▶ _EXERCISE DESCRIPTION_: Please show every line of the data below that contains the string "Konzert". Case counts.

---- RAW DATA

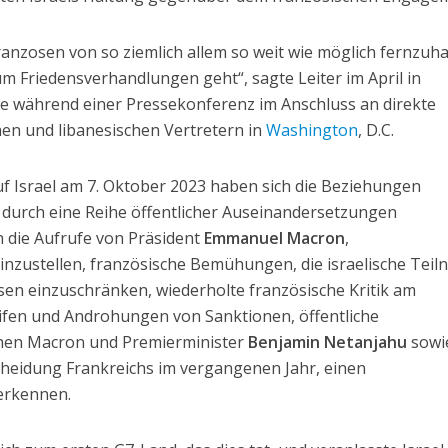
Franzosen von so ziemlich allem so weit wie möglich fernzuha
m Friedensverhandlungen geht“, sagte Leiter im April in
e während einer Pressekonferenz im Anschluss an direkte
hen und libanesischen Vertretern in
Washington
, D.C.
uf Israel am 7. Oktober 2023 haben sich die Beziehungen
 durch eine Reihe öffentlicher Auseinandersetzungen
n die Aufrufe von Präsident
Emmanuel Macron
,
einzustellen, französische Bemühungen, die israelische Tei
en einzuschränken, wiederholte französische Kritik am
ifen und Androhungen von Sanktionen, öffentliche
hen Macron und Premierminister
Benjamin Netanjahu
sowi
heidung Frankreichs im vergangenen Jahr, einen
erkennen.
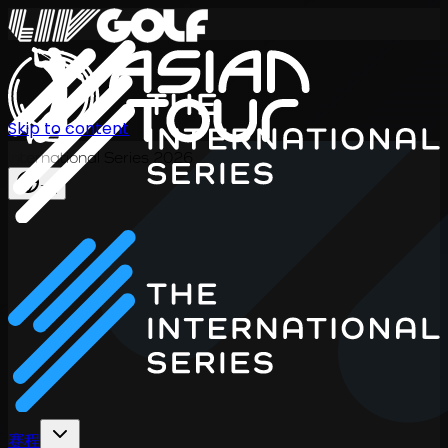
Skip to content
International Series 2026
ZH
赛程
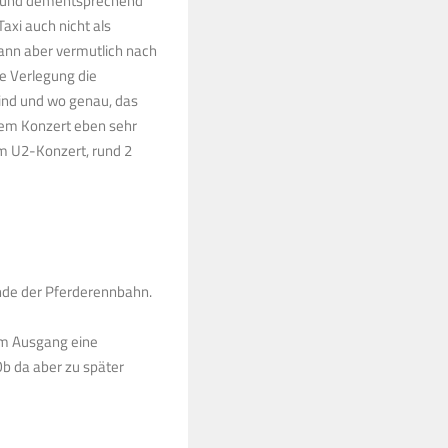
ss und dementsprechend
axi auch nicht als
dann aber vermutlich nach
e Verlegung die
sind und wo genau, das
h dem Konzert eben sehr
em U2-Konzert, rund 2
Ende der Pferderennbahn.
 am Ausgang eine
Ob da aber zu später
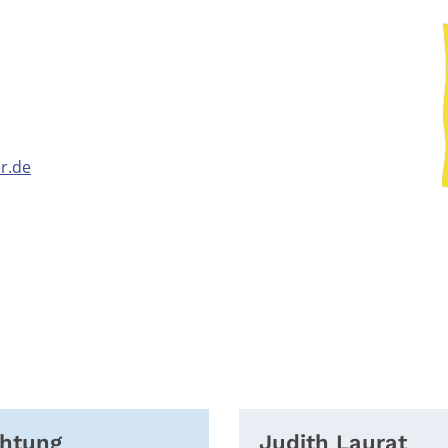
r.de
chtung
Judith
Laurat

--------

▶ _WRITTEN RESPONSE_:
h dem Konzert eben sehr
em U2-Konzert, rund 2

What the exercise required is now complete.